Essentially, what the lawsuit is claiming is that students who are enrolled in schools contracted with Higher One to disburse financial aid refunds — the left over amount of financial aid that doesn’t go to tuition — receive a card that explicitly says “DEBIT” that is administered by Higher One and issued by one of its partner banks. This card accepts financial aid deposits, can be used to withdraw cash from ATMs, and swipe to pay.
But, the lawsuit charges that the pin fee is both onerous and deceptive. Often, when users pay with it they are forced to cancel out of a debit transaction, press “credit” and proceed from there. Students at Western Washington, which contracts with Higher One for aid refunds, managed to get the PIN fee waived for the first four transactions following a wave of complaints.
The class action lawsuit is the latest in a long line of charges leveled against Higher One related to its fee charges. A spate of bad press and a $11 million settlement with the FDIC compelled the company to significantly simplify its fee structure and eliminated some of the fees that came under the most criticism. This includes fees on inactive accounts, insufficient fund fees, and some ATM fees.
Higher One is contesting the class action lawsuit. The company also has an education effort around encouraging students to sign for purchases. It says that over half of its account holders have never paid the pin-based transaction fee.
Still, critics of Higher One and the plaintiffs in the class action lawsuit claim that there is confusion baked into the system. A report issued by the U.S. Public Interest Research Group last year described the fee as “particularly outrageous.”
To cite one example, Higher One CEO Mark Volchek said at a conference last year that encouraging signature transactions were safer for students because they fell under a MasterCard zero liability policy for dealing with fraudulent transactions. While it may be easier for students to deal with MasterCard for fraudulent signature transactions, PIN transactions are of course far more secure — quite simply, it’s easier to forge a signature than learn someone’s PIN. According to one study of the debit market, the losses on signature debit transactions were eight times greater than the losses on PIN transactions.
“The fraud numbers show that a pin debit fraud is less frequent than signature debit fraud,” says McBride.
Higher One only charges the PIN fee on one of its accounts, the OneAccount. There is no fee for pin-based transactions for its “Edge” and “Premier” accounts.
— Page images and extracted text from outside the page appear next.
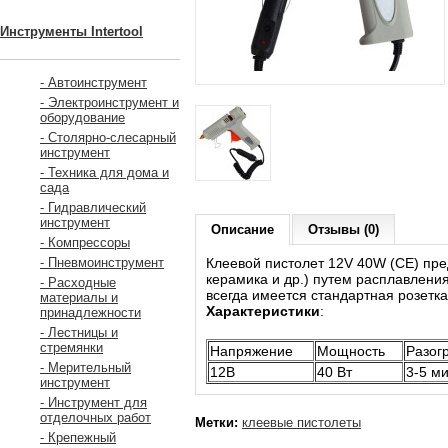
Инструменты Intertool
- Автоинструмент
- Электроинструмент и
оборудование
- Столярно-слесарный
инструмент
- Техника для дома и
сада
- Гидравлический
инструмент
Описание
Отзывы (0)
- Компрессоры
Клеевой пистолет 12V 40W (CE) пред
- Пневмоинструмент
керамика и др.) путем расплавления 
- Расходные
всегда имеется стандартная розетка
материалы и
Характеристики
:
принадлежности
- Лестницы и
стремянки
Напряжение
Мощность
Разог
- Мерительный
12B
40 Вт
3-5 ми
инструмент
- Инструмент для
отделочных работ
Метки:
клеевые пистолеты
- Крепежный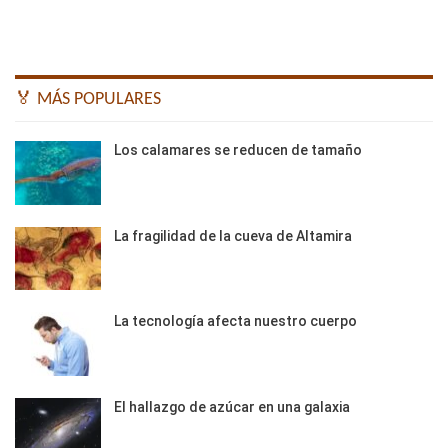
🏅 MÁS POPULARES
Los calamares se reducen de tamaño
La fragilidad de la cueva de Altamira
La tecnología afecta nuestro cuerpo
El hallazgo de azúcar en una galaxia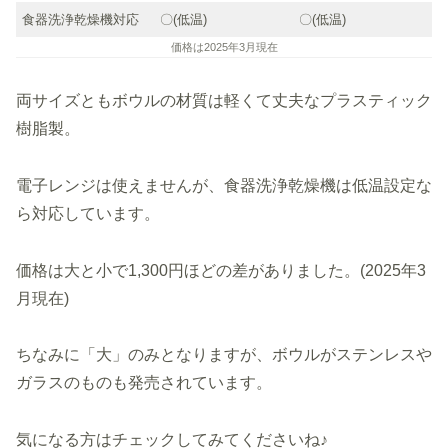
食器洗浄乾燥機対応
〇(低温)
〇(低温)
価格は2025年3月現在
両サイズともボウルの材質は軽くて丈夫なプラスティック
樹脂製。
電子レンジは使えませんが、食器洗浄乾燥機は低温設定な
ら対応しています。
価格は大と小で1,300円ほどの差がありました。(2025年3
月現在)
ちなみに「大」のみとなりますが、ボウルがステンレスや
ガラスのものも発売されています。
気になる方はチェックしてみてくださいね♪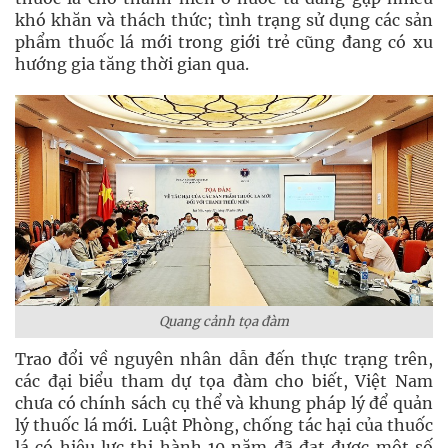
khó khăn và thách thức; tình trạng sử dụng các sản
phẩm thuốc lá mới trong giới trẻ cũng đang có xu
hướng gia tăng thời gian qua.
Quang cảnh tọa đàm
Trao đổi về nguyên nhân dẫn đến thực trạng trên,
các đại biểu tham dự tọa đàm cho biết, Việt Nam
chưa có chính sách cụ thể và khung pháp lý để quản
lý thuốc lá mới. Luật Phòng, chống tác hại của thuốc
lá có hiệu lực thi hành 10 năm đã đạt được một số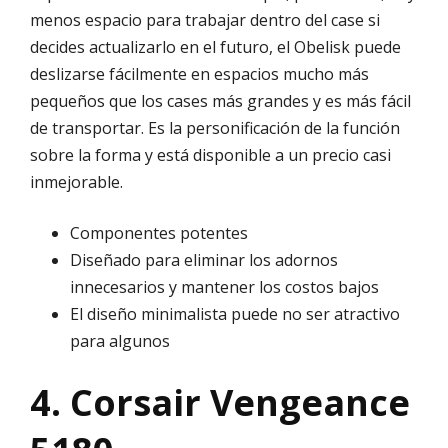
menos espacio para trabajar dentro del case si
decides actualizarlo en el futuro, el Obelisk puede
deslizarse fácilmente en espacios mucho más
pequeños que los cases más grandes y es más fácil
de transportar. Es la personificación de la función
sobre la forma y está disponible a un precio casi
inmejorable.
Componentes potentes
Diseñado para eliminar los adornos
innecesarios y mantener los costos bajos
El diseño minimalista puede no ser atractivo
para algunos
4. Corsair Vengeance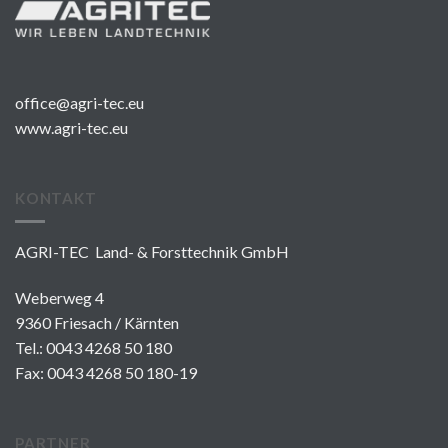
office@agri-tec.eu
www.agri-tec.eu
KONTAKT
AGRI-TEC Land- & Forsttechnik GmbH
Weberweg 4
9360 Friesach / Kärnten
Tel.:
0043 4268 50 180
Fax: 0043 4268 50 180-19
PARTNER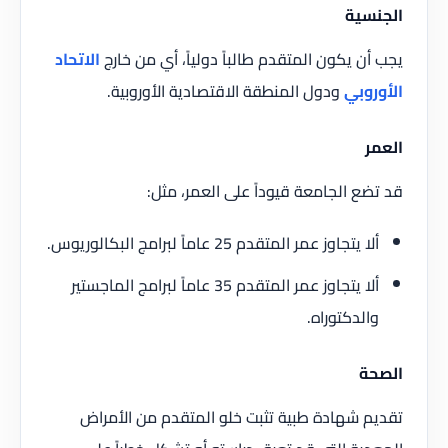
الجنسية
يجب أن يكون المتقدم طالباً دولياً، أي من خارج
الاتحاد
الأوروبي
ودول المنطقة الاقتصادية الأوروبية.
العمر
قد تضع الجامعة قيوداً على العمر، مثل:
ألا يتجاوز عمر المتقدم 25 عاماً لبرامج البكالوريوس.
ألا يتجاوز عمر المتقدم 35 عاماً لبرامج الماجستير
والدكتوراه.
الصحة
تقديم شهادة طبية تثبت خلو المتقدم من الأمراض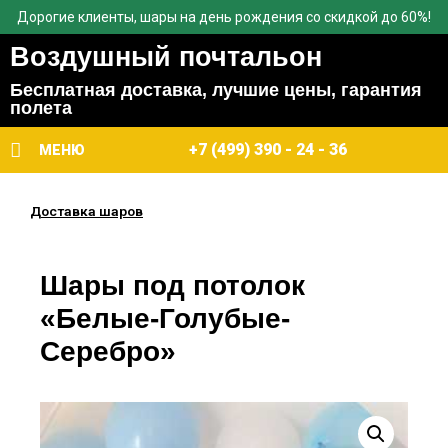
Дорогие клиенты, шары на день рождения со скидкой до 60%!
Воздушный почтальон
Бесплатная доставка, лучшие цены, гарантия
полета
+7 (499) 390 - 24 - 36
МЕНЮ
Доставка шаров
Шары под потолок
«Белые-Голубые-
Серебро»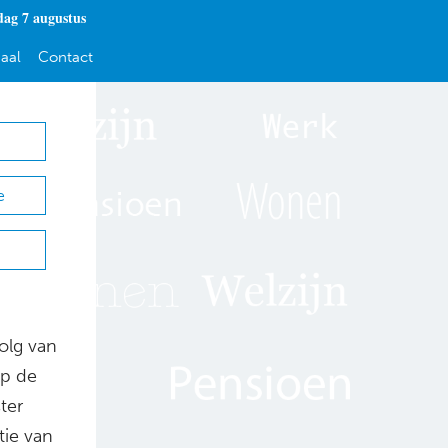
dag 7 augustus
aal
Contact
e
olg van
op de
ter
tie van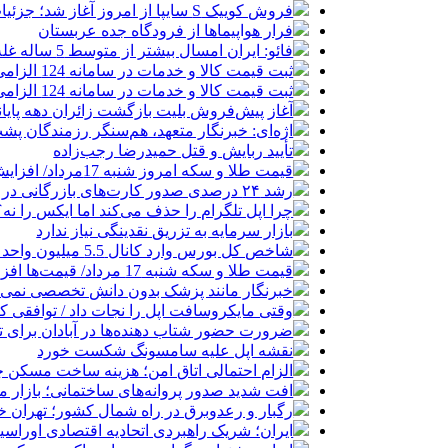
فروش کوییک S سایپا از امروز آغاز شد؛ جزئیات ثبت‌نام و شرایط
فرار هواپیماها از فرودگاه جده عربستان
فائو: ایران امسال بیشتر از متوسط 5 ساله غله تولید می‌کند
ثبت قیمت کالا و خدمات در سامانه 124 الزامی شد
ثبت قیمت کالا و خدمات در سامانه 124 الزامی شد
آغاز پیش‌فروش بلیت بازگشت زائران دهه پایا
اژه‌ای: خبرنگار متعهد، هم‌سنگر رزمندگان پش
تأیید ربایش و قتل حمیدرضا رجب‌زاده
قیمت طلا و سکه امروز شنبه 17مرداد/ افزایش همه قیمت ها + جدول و جزئیات
رشد ۲۴ درصدی صدور کارت‌های بازرگانی در گرگان
چرا اپل تلگرام را حذف می‌کند اما ایکس را نه؟
بازار سرمایه به تزریق نقدینگی نیاز ندارد
شاخص کل بورس وارد کانال 5.5 میلیون واحد شد
قیمت طلا و سکه شنبه 17 مرداد/ قیمت‌ها افزایشی
خبرنگار مانند پزشک بدون دانش تخصصی نمی‌تو
وقتی مایکروسافت اپل را نجات داد / توافقی 
ضرورت حضور شتاب ‌دهنده‌ها در آبادان برای 
نقشه اپل علیه سامسونگ شکست خورد
الزام احتمالی اتاق امن؛ هزینه ساخت مسکن چ
افت شدید صدور پروانه‌های ساختمانی؛ بازار
رگبار و رعدوبرق در راه شمال کشور؛ تهران خ
ایران؛ شریک راهبردی اتحادیه اقتصادی اوراس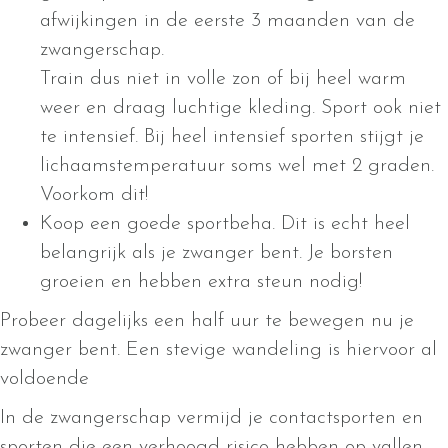
afwijkingen in de eerste 3 maanden van de
zwangerschap.
Train dus niet in volle zon of bij heel warm
weer en draag luchtige kleding. Sport ook niet
te intensief. Bij heel intensief sporten stijgt je
lichaamstemperatuur soms wel met 2 graden.
Voorkom dit!
Koop een goede sportbeha. Dit is echt heel
belangrijk als je zwanger bent. Je borsten
groeien en hebben extra steun nodig!
Probeer dagelijks een half uur te bewegen nu je
zwanger bent. Een stevige wandeling is hiervoor al
voldoende
In de zwangerschap vermijd je contactsporten en
sporten die een verhoogd risico hebben op vallen,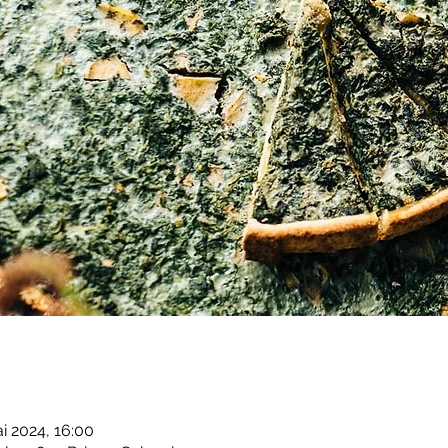
ai 2024, 16:00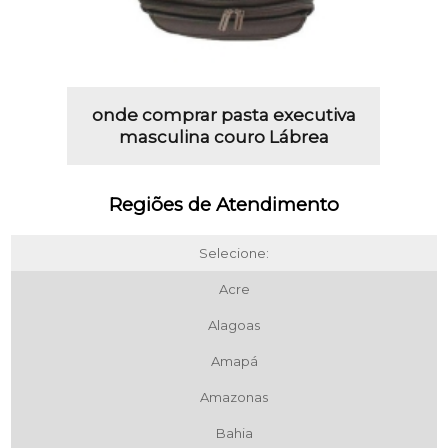
onde comprar pasta executiva
masculina couro Lábrea
Regiões de Atendimento
Selecione:
Acre
Alagoas
Amapá
Amazonas
Bahia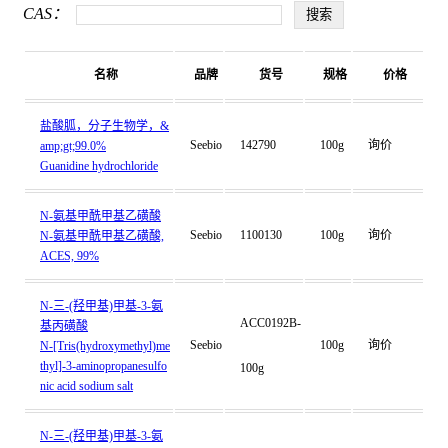
CAS：
名称
品牌
货号
规格
价格
盐酸胍，分子生物学，&
Seebio
142790
100g
询价
amp;gt;99.0%
Guanidine hydrochloride
N-氨基甲酰甲基乙磺酸
Seebio
1100130
100g
询价
N-氨基甲酰甲基乙磺酸,
ACES, 99%
N-三-(羟甲基)甲基-3-氨
ACC0192B-
基丙磺酸
Seebio
100g
询价
N-[Tris(hydroxymethyl)me
thyl]-3-aminopropanesulfo
100g
nic acid sodium salt
N-三-(羟甲基)甲基-3-氨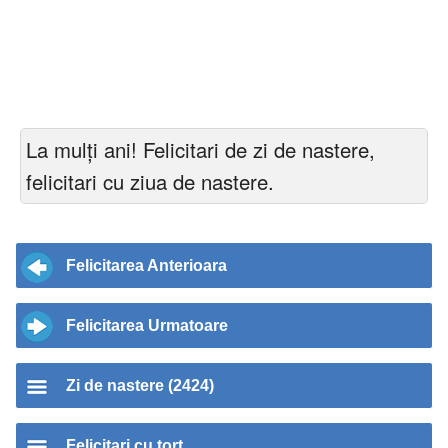
La mulți ani! Felicitari de zi de nastere,
felicitari cu ziua de nastere.
Felicitarea Anterioara
Felicitarea Urmatoare
Zi de nastere (2424)
Felicitari cu tort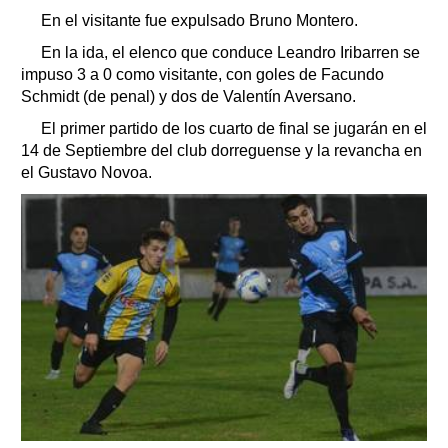
En el visitante fue expulsado Bruno Montero.
En la ida, el elenco que conduce Leandro Iribarren se
impuso 3 a 0 como visitante, con goles de Facundo
Schmidt (de penal) y dos de Valentín Aversano.
El primer partido de los cuarto de final se jugarán en el
14 de Septiembre del club dorreguense y la revancha en
el Gustavo Novoa.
Not coincidentally, Volchek said at the conference that “80% of our revenue comes from students who actually choose to actively use the OneAccount.” This means the fees Higher One charges, like monthly fees charged to some accounts, and then fees for services Volchek called “a la carte” fees — like using a non-Higher One ATM ($2.50), making a wire transfer ($25), or stopping a payment ($24). And then there are the payments from merchants for using the card — known as interchange fees, or as Volchek put it, fees that are “essentially paid by the merchant when the student makes a transaction.” (i.e., either the debit or signature card network fees)
Before Higher One eliminated some account fees and took down their fee revenue, these interchange payments were still “the largest portion” of their fee revenue, according to Volchek’s statement at the conference. The company told the New Haven Independent last year that about 30 percent of its revenue comes from these merchant swipe fees, a proportion that has probably gone higher as account fees have gone down. Higher One did not break out its fee makeup specifically in its most recent earnings report and wouldn’t answer specific questions from analysts about revenue from service fees and revenue from merchants.
In its most recent fiscal quarter, Higher One’s revenue from accounts has slid both in absolute terms and as a proportion of all revenue, which puts more pressure on the rest of the company’s income streams, like when the company handles tuition payments for schools.